Every entry below must be retyped exactly, and the pictures must be left out.

Working data
------------------------
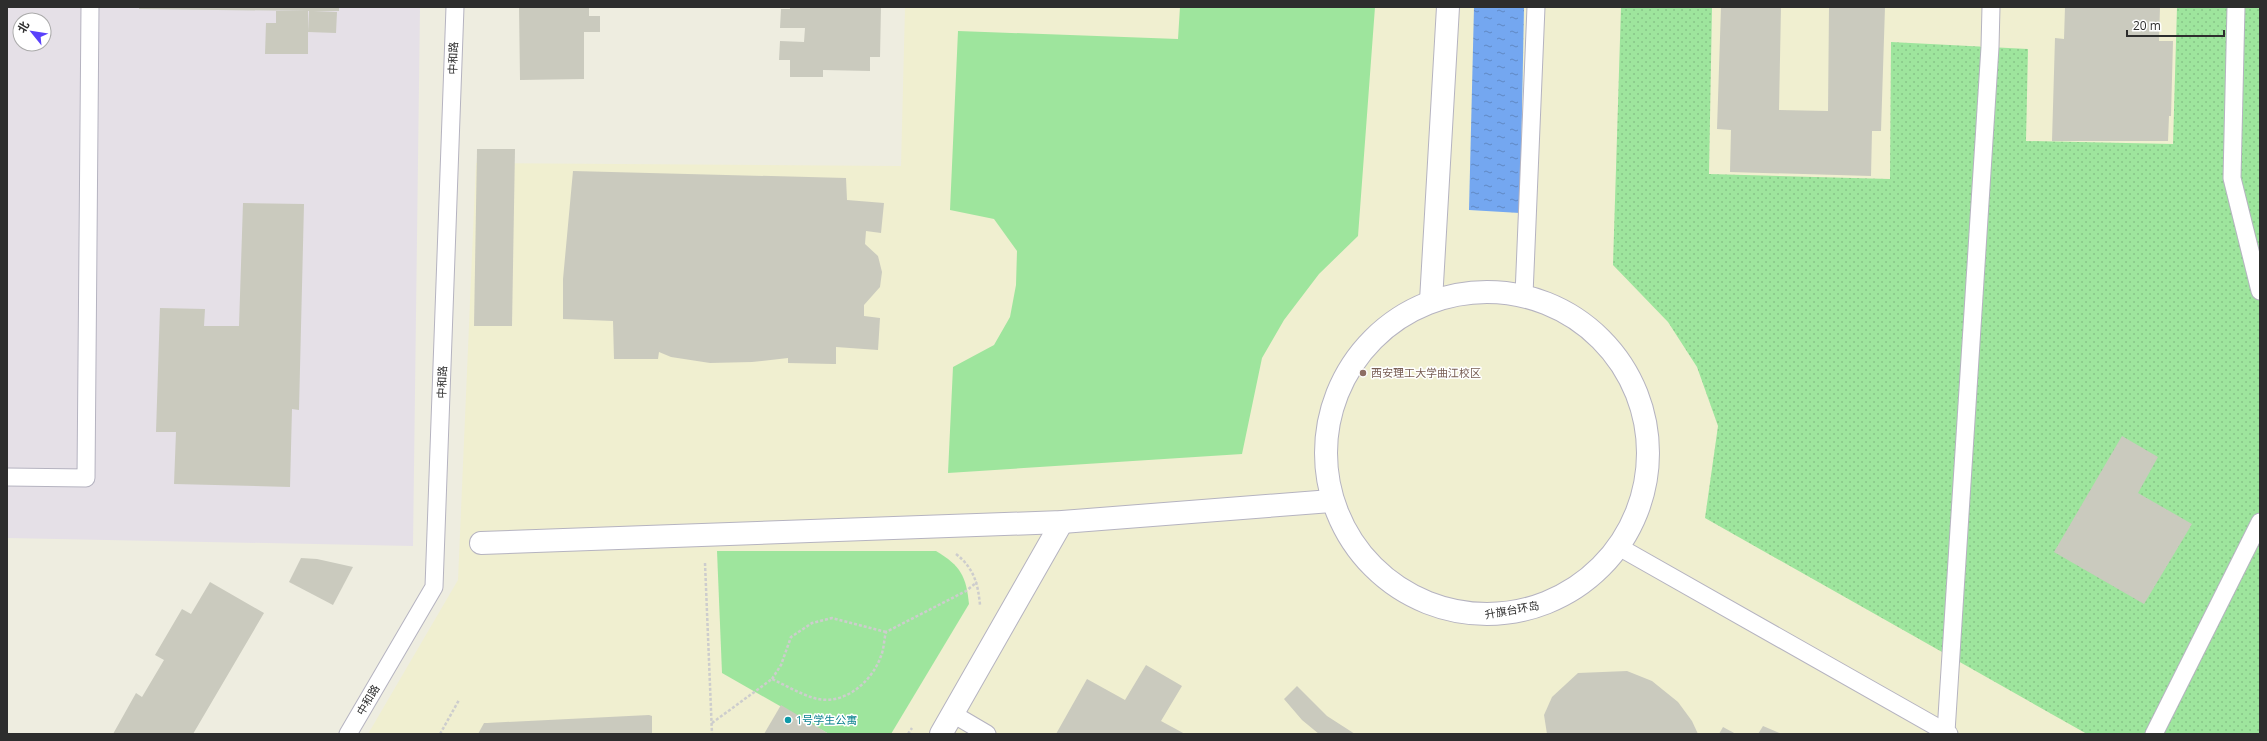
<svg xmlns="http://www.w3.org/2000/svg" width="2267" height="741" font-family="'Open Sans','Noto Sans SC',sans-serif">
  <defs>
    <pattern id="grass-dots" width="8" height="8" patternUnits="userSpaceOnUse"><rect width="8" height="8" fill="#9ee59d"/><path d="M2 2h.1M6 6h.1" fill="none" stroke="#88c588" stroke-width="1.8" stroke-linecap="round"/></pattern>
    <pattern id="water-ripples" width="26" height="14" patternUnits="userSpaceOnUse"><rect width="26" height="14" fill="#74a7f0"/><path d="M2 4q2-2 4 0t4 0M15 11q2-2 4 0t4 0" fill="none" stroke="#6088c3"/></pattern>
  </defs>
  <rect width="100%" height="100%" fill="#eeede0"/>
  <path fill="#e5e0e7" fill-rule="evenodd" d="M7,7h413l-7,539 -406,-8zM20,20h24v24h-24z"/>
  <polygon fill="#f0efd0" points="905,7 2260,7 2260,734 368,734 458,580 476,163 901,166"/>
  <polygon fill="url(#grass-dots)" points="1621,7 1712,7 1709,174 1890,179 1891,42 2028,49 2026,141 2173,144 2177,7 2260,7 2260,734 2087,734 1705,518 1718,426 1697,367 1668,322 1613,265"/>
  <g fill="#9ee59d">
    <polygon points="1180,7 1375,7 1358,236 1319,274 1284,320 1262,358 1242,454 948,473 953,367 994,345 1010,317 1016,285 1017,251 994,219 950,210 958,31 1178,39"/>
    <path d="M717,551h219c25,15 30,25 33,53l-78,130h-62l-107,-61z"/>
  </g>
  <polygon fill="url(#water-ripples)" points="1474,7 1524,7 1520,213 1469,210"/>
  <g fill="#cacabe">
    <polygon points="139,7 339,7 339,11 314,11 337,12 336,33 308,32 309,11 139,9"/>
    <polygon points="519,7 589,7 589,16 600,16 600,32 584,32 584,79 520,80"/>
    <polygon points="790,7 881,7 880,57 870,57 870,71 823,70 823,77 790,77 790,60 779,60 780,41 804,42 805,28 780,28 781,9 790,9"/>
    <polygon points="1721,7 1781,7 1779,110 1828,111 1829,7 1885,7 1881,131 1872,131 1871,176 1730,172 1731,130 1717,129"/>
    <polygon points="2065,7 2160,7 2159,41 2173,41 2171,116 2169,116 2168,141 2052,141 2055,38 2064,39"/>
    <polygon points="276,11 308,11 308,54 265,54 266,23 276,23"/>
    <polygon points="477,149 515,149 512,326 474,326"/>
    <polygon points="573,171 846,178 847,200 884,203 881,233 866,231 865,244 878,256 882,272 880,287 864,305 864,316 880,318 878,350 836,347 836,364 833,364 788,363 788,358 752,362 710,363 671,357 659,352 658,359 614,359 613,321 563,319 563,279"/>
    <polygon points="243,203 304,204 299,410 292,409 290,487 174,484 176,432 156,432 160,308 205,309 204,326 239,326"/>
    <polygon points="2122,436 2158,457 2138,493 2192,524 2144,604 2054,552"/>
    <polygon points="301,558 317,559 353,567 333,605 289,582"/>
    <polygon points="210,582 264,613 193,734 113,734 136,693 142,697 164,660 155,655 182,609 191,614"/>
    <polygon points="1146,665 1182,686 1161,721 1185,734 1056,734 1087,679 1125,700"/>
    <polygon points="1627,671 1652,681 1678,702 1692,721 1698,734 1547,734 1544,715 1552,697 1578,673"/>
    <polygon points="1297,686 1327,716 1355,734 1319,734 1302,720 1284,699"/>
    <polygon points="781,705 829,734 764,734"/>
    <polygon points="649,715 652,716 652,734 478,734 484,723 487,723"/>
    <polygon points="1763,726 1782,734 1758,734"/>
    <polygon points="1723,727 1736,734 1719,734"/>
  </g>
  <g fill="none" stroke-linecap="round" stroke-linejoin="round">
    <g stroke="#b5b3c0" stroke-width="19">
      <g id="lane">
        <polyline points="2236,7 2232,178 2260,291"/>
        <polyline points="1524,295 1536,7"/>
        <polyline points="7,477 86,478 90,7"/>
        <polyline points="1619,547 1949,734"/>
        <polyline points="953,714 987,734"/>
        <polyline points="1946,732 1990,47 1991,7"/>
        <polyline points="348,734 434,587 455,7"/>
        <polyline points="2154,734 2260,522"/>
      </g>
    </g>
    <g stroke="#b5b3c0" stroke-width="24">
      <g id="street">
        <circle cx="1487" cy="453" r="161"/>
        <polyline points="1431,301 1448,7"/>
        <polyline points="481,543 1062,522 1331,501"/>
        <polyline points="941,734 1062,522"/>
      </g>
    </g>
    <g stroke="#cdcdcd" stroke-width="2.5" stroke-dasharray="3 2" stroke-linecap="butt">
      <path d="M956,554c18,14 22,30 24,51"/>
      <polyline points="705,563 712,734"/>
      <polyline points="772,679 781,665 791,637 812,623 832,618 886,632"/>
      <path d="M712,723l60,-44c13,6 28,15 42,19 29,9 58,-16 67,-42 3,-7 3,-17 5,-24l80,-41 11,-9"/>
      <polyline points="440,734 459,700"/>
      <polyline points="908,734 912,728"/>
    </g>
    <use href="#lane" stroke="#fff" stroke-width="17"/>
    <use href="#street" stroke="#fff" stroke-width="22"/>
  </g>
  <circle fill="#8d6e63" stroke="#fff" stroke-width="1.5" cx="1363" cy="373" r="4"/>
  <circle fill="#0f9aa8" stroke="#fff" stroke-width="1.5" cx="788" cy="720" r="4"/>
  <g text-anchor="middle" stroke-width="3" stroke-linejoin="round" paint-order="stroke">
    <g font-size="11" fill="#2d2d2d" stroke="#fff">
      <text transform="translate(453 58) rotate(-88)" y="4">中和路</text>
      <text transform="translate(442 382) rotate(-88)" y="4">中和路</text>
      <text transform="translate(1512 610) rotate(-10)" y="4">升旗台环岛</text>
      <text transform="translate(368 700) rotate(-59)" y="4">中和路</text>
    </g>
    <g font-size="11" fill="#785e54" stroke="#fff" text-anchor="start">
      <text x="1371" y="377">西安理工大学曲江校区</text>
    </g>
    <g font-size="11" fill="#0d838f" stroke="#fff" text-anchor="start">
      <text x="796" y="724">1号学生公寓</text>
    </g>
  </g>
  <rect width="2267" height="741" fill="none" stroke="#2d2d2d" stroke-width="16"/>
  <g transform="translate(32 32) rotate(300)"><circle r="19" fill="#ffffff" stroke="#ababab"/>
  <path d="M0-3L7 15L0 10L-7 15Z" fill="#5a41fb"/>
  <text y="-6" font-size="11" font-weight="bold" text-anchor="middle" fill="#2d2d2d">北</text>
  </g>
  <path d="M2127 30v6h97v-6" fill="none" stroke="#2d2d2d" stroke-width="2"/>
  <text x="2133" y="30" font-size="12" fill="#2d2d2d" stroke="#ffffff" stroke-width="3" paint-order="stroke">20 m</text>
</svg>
------------------------
Output of the exercise
<svg xmlns="http://www.w3.org/2000/svg" width="2267" height="741" font-family="'Open Sans','Noto Sans SC',sans-serif">
  <defs>
    <pattern id="grass-dots" width="8" height="8" patternUnits="userSpaceOnUse"><rect width="8" height="8" fill="#9ee59d"/><path d="M2 2h.1M6 6h.1" fill="none" stroke="#88c588" stroke-width="1.8" stroke-linecap="round"/></pattern>
    <pattern id="water-ripples" width="26" height="14" patternUnits="userSpaceOnUse"><rect width="26" height="14" fill="#74a7f0"/><path d="M2 4q2-2 4 0t4 0M15 11q2-2 4 0t4 0" fill="none" stroke="#6088c3"/></pattern>
  </defs>
  <rect width="100%" height="100%" fill="#eeede0"/>
  <path fill="#e5e0e7" fill-rule="evenodd" d="M7,7h413l-7,539 -406,-8zM20,20h24v24h-24z"/>
  <polygon fill="#f0efd0" points="905,7 2260,7 2260,734 368,734 458,580 476,163 901,166"/>
  <polygon fill="url(#grass-dots)" points="1621,7 1712,7 1709,174 1890,179 1891,42 2028,49 2026,141 2173,144 2177,7 2260,7 2260,734 2087,734 1705,518 1718,426 1697,367 1668,322 1613,265"/>
  <g fill="#9ee59d">
    <polygon points="1180,7 1375,7 1358,236 1319,274 1284,320 1262,358 1242,454 948,473 953,367 994,345 1010,317 1016,285 1017,251 994,219 950,210 958,31 1178,39"/>
    <path d="M717,551h219c25,15 30,25 33,53l-78,130h-62l-107,-61z"/>
  </g>
  <polygon fill="url(#water-ripples)" points="1474,7 1524,7 1520,213 1469,210"/>
  <g fill="#cacabe">
    <polygon points="139,7 339,7 339,11 314,11 337,12 336,33 308,32 309,11 139,9"/>
    <polygon points="519,7 589,7 589,16 600,16 600,32 584,32 584,79 520,80"/>
    <polygon points="790,7 881,7 880,57 870,57 870,71 823,70 823,77 790,77 790,60 779,60 780,41 804,42 805,28 780,28 781,9 790,9"/>
    <polygon points="1721,7 1781,7 1779,110 1828,111 1829,7 1885,7 1881,131 1872,131 1871,176 1730,172 1731,130 1717,129"/>
    <polygon points="2065,7 2160,7 2159,41 2173,41 2171,116 2169,116 2168,141 2052,141 2055,38 2064,39"/>
    <polygon points="276,11 308,11 308,54 265,54 266,23 276,23"/>
    <polygon points="477,149 515,149 512,326 474,326"/>
    <polygon points="573,171 846,178 847,200 884,203 881,233 866,231 865,244 878,256 882,272 880,287 864,305 864,316 880,318 878,350 836,347 836,364 833,364 788,363 788,358 752,362 710,363 671,357 659,352 658,359 614,359 613,321 563,319 563,279"/>
    <polygon points="243,203 304,204 299,410 292,409 290,487 174,484 176,432 156,432 160,308 205,309 204,326 239,326"/>
    <polygon points="2122,436 2158,457 2138,493 2192,524 2144,604 2054,552"/>
    <polygon points="301,558 317,559 353,567 333,605 289,582"/>
    <polygon points="210,582 264,613 193,734 113,734 136,693 142,697 164,660 155,655 182,609 191,614"/>
    <polygon points="1146,665 1182,686 1161,721 1185,734 1056,734 1087,679 1125,700"/>
    <polygon points="1627,671 1652,681 1678,702 1692,721 1698,734 1547,734 1544,715 1552,697 1578,673"/>
    <polygon points="1297,686 1327,716 1355,734 1319,734 1302,720 1284,699"/>
    <polygon points="781,705 829,734 764,734"/>
    <polygon points="649,715 652,716 652,734 478,734 484,723 487,723"/>
    <polygon points="1763,726 1782,734 1758,734"/>
    <polygon points="1723,727 1736,734 1719,734"/>
  </g>
  <g fill="none" stroke-linecap="round" stroke-linejoin="round">
    <g stroke="#b5b3c0" stroke-width="19">
      <g id="lane">
        <polyline points="2236,7 2232,178 2260,291"/>
        <polyline points="1524,295 1536,7"/>
        <polyline points="7,477 86,478 90,7"/>
        <polyline points="1619,547 1949,734"/>
        <polyline points="953,714 987,734"/>
        <polyline points="1946,732 1990,47 1991,7"/>
        <polyline points="348,734 434,587 455,7"/>
        <polyline points="2154,734 2260,522"/>
      </g>
    </g>
    <g stroke="#b5b3c0" stroke-width="24">
      <g id="street">
        <circle cx="1487" cy="453" r="161"/>
        <polyline points="1431,301 1448,7"/>
        <polyline points="481,543 1062,522 1331,501"/>
        <polyline points="941,734 1062,522"/>
      </g>
    </g>
    <g stroke="#cdcdcd" stroke-width="2.5" stroke-dasharray="3 2" stroke-linecap="butt">
      <path d="M956,554c18,14 22,30 24,51"/>
      <polyline points="705,563 712,734"/>
      <polyline points="772,679 781,665 791,637 812,623 832,618 886,632"/>
      <path d="M712,723l60,-44c13,6 28,15 42,19 29,9 58,-16 67,-42 3,-7 3,-17 5,-24l80,-41 11,-9"/>
      <polyline points="440,734 459,700"/>
      <polyline points="908,734 912,728"/>
    </g>
    <use href="#lane" stroke="#fff" stroke-width="17"/>
    <use href="#street" stroke="#fff" stroke-width="22"/>
  </g>
  <circle fill="#8d6e63" stroke="#fff" stroke-width="1.5" cx="1363" cy="373" r="4"/>
  <circle fill="#0f9aa8" stroke="#fff" stroke-width="1.5" cx="788" cy="720" r="4"/>
  <g text-anchor="middle" stroke-width="3" stroke-linejoin="round" paint-order="stroke">
    <g font-size="11" fill="#2d2d2d" stroke="#fff">
      <text transform="translate(453 58) rotate(-88)" y="4">中和路</text>
      <text transform="translate(442 382) rotate(-88)" y="4">中和路</text>
      <text transform="translate(1512 610) rotate(-10)" y="4">升旗台环岛</text>
      <text transform="translate(368 700) rotate(-59)" y="4">中和路</text>
    </g>
    <g font-size="11" fill="#785e54" stroke="#fff" text-anchor="start">
      <text x="1371" y="377">西安理工大学曲江校区</text>
    </g>
    <g font-size="11" fill="#0d838f" stroke="#fff" text-anchor="start">
      <text x="796" y="724">1号学生公寓</text>
    </g>
  </g>
  <rect width="2267" height="741" fill="none" stroke="#2d2d2d" stroke-width="16"/>
  <g transform="translate(32 32) rotate(300)"><circle r="19" fill="#ffffff" stroke="#ababab"/>
  <path d="M0-3L7 15L0 10L-7 15Z" fill="#5a41fb"/>
  <text y="-6" font-size="11" font-weight="bold" text-anchor="middle" fill="#2d2d2d">北</text>
  </g>
  <path d="M2127 30v6h97v-6" fill="none" stroke="#2d2d2d" stroke-width="2"/>
  <text x="2133" y="30" font-size="12" fill="#2d2d2d" stroke="#ffffff" stroke-width="3" paint-order="stroke">20 m</text>
</svg>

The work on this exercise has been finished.